At the end of the day, you will not miss all the trappings that come with a predictable salary as much as you think. You’ll have tapped into a much more valuable and sustainable resource: your own happiness and sense of fulfillment in following your dreams. And you’ll realize that you don’t need as much money as you think to be happy. If you’re fortunate enough that your passions and abilities map to a big market need, you may end up with a much more abundant future than any corporation could have offered you. And then, if you like, you can experience the true joy of helping other budding dreamers to chase their dreams.

8. What if I fail?

You might fail. So what? Most entrepreneurs are serial failures. If you look into the paths of most successful entrepreneurs, you’ll find that it’s only their last of many projects that succeeded, before they are writing didactically about how to launch a business.

It’s a cliche, but failure is how we learn. You may learn exactly what you need to regroup and make the right next step towards your dream. Or you may learn that you don’t yet fully understand your unique ability. Or that you haven’t identified a passion that you hold dearly enough to follow all the way through. You will have learned more about yourself. You will not die with the regret that you never respected yourself enough to give your dream life a shot.

9. Can I do it alone?

Never.
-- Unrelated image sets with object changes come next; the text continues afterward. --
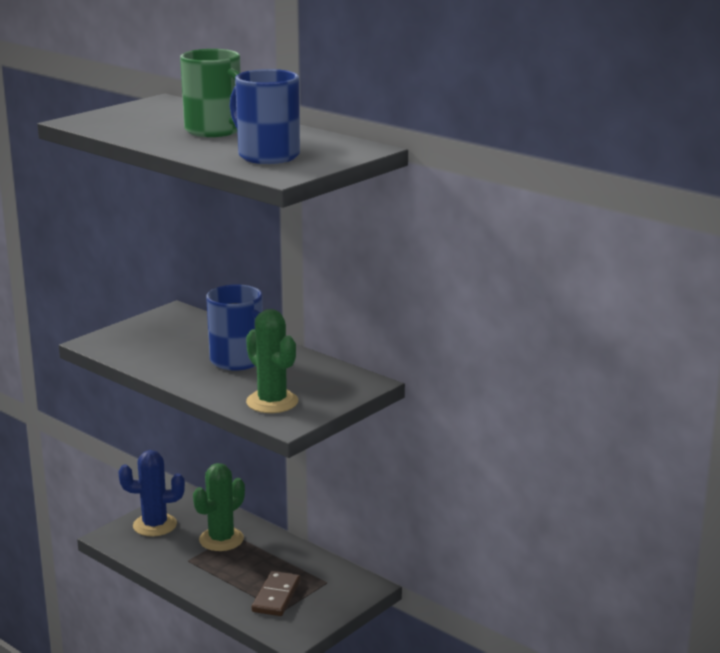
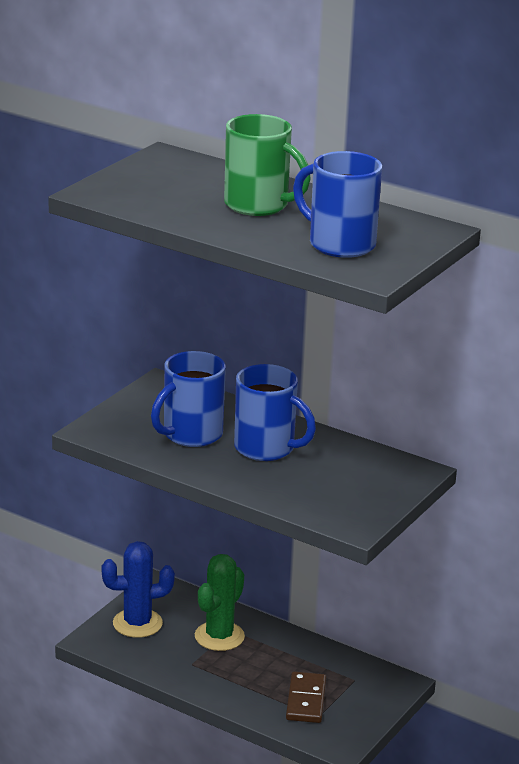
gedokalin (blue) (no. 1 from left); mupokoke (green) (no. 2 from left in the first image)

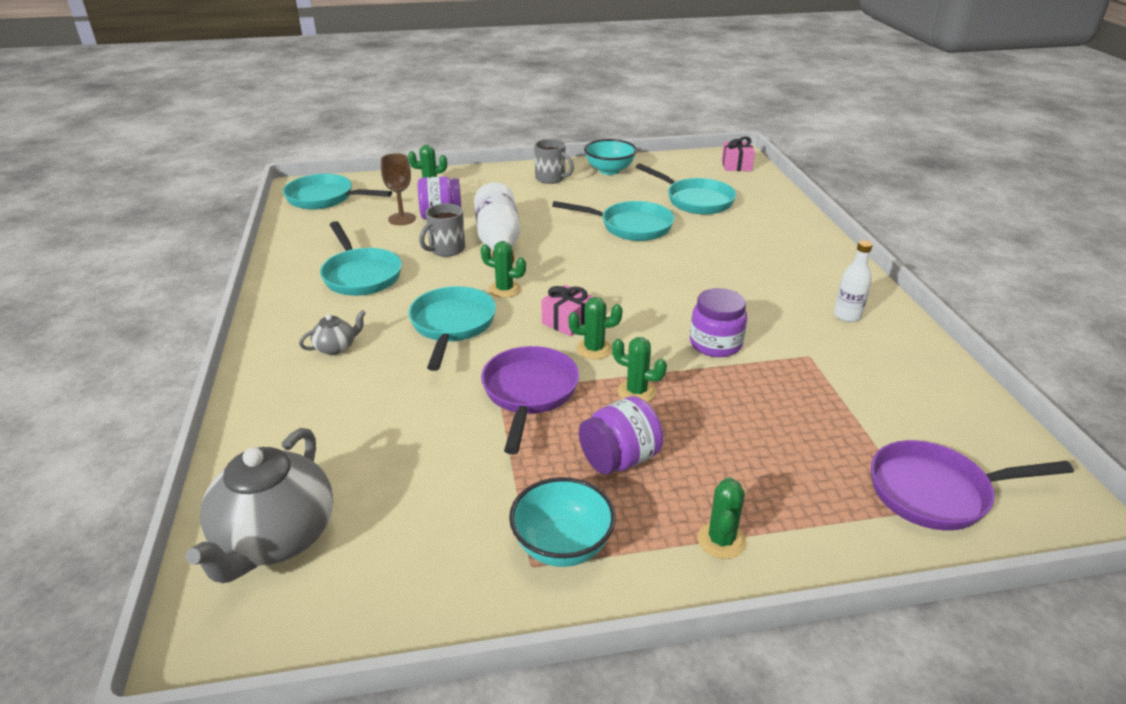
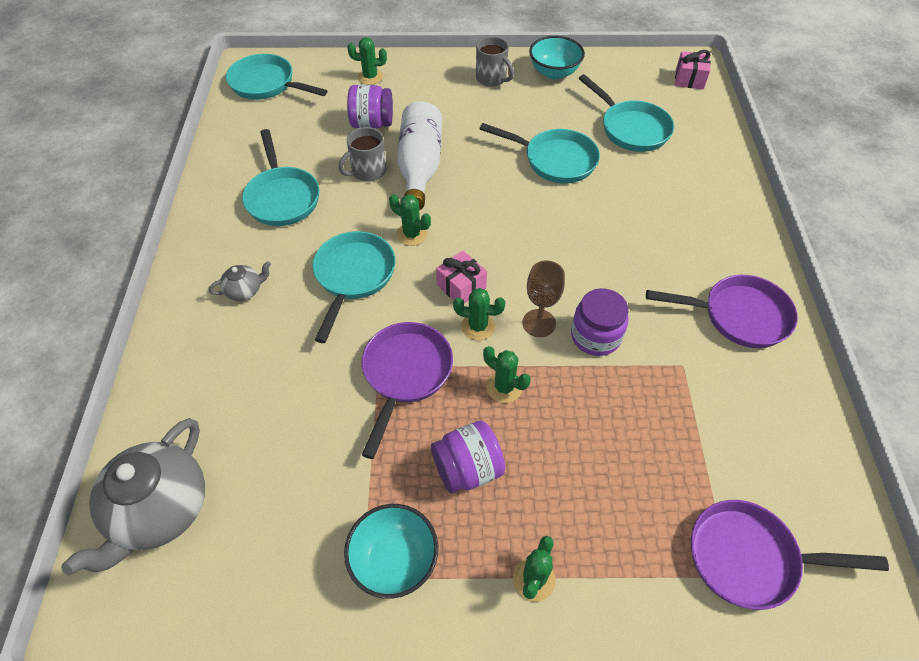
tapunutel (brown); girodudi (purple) (no. 2 from left)

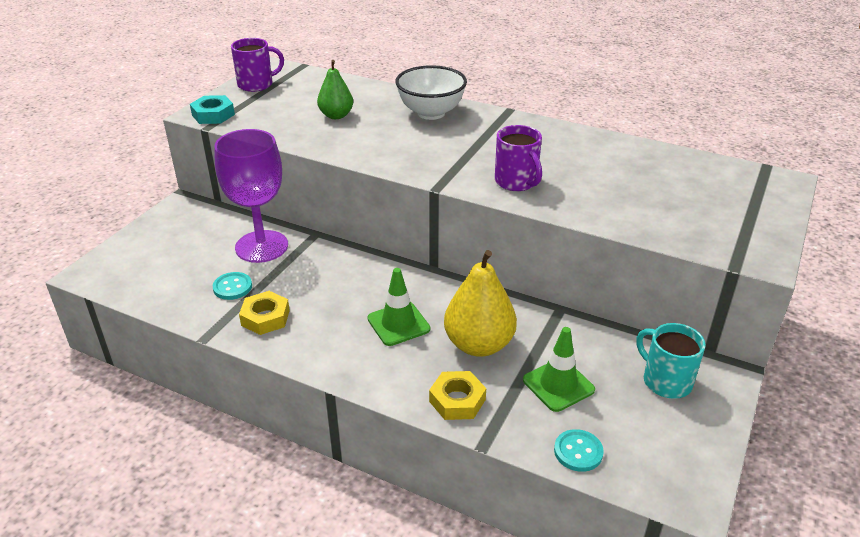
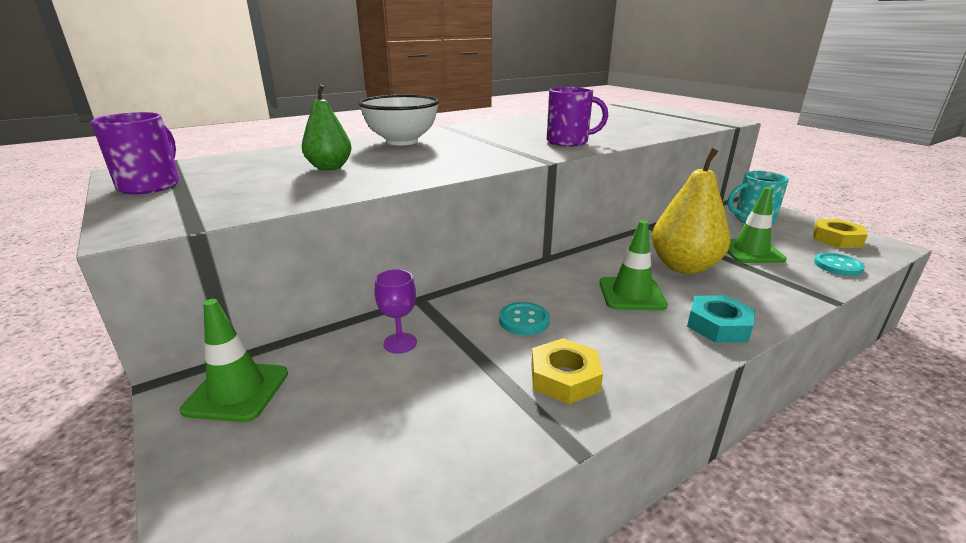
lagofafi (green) (no. 1 from left); tapunutel (purple); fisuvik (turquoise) (no. 1 from left); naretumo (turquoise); naretumo (yellow) (no. 2 from left)

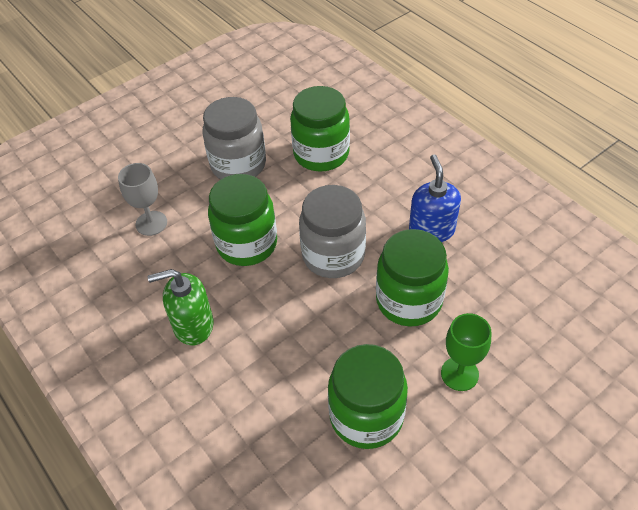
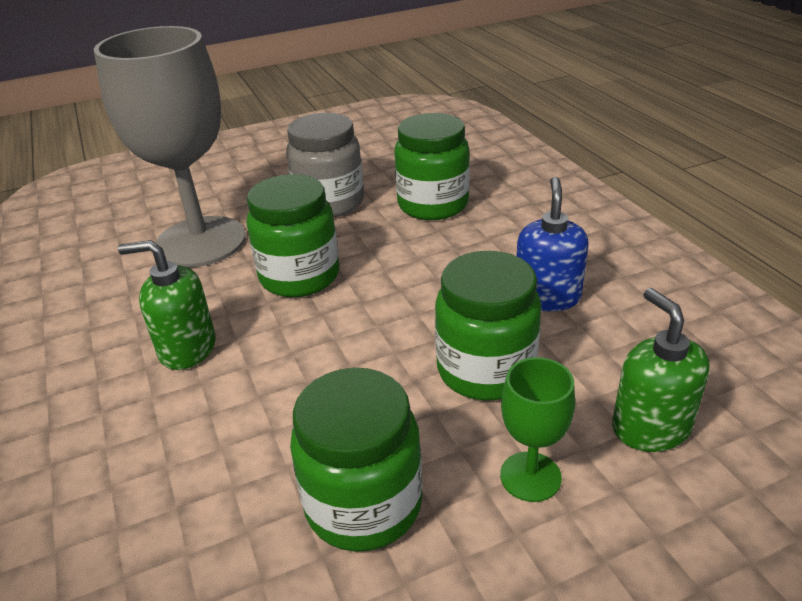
tapunutel (grey); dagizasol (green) (no. 2 from left); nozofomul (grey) (no. 2 from left in the first image)

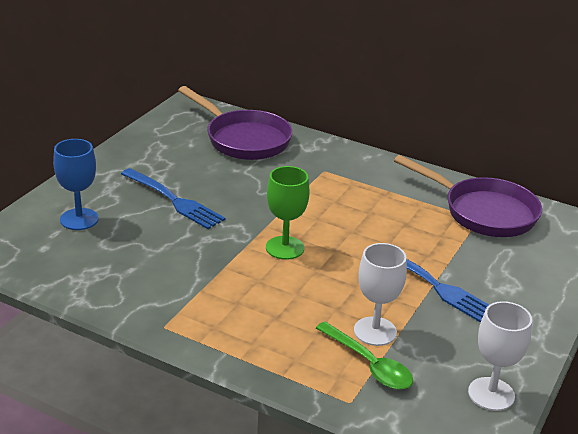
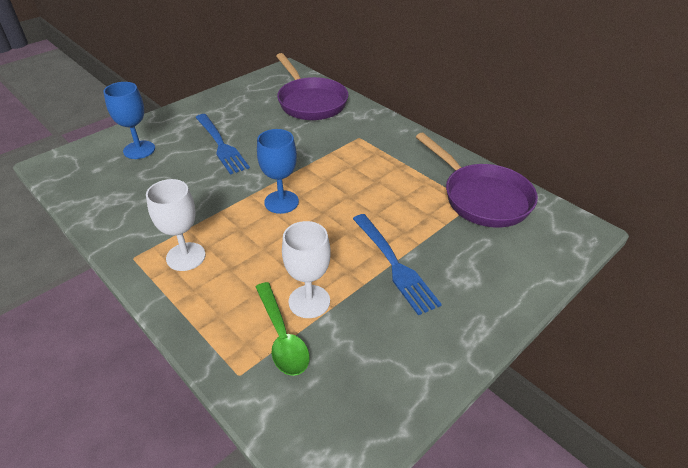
tapunutel (white) (no. 1 from left); tapunutel (blue) (no. 2 from left)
No wildly successful person in the world can say they reached their goals alone. Everyone needs help. Even Steve Jobs had the help of Woz, his investors, and his spiritual guru. The data from over 300 investments over the life of SOSV shows that very few single-founder companies succeed, for the fundamental reason that you need a variety of thinking styles and experiences to make an idea happen.

I had significant help from all kinds of people, from peers, family, friends, ex-managers, and of course Shen Tong who gave me the opportunity to be part of FOOD-X and SOSV, for which I’m eternally grateful. But none of this help would have availed itself without me first availing myself to it… and I had to quit my job first to do so.

10. When should I start?

The reality is that you probably have what you need right now to get started on chasing your dream. Only an unrequited sense of loyalty to your corporate employer, and an unwarranted fear of crashing and burning are stopping you. Don’t deprive yourself of one of the best feelings that life has to offer: quitting your unsatisfying job, starting anew, and following your dreams.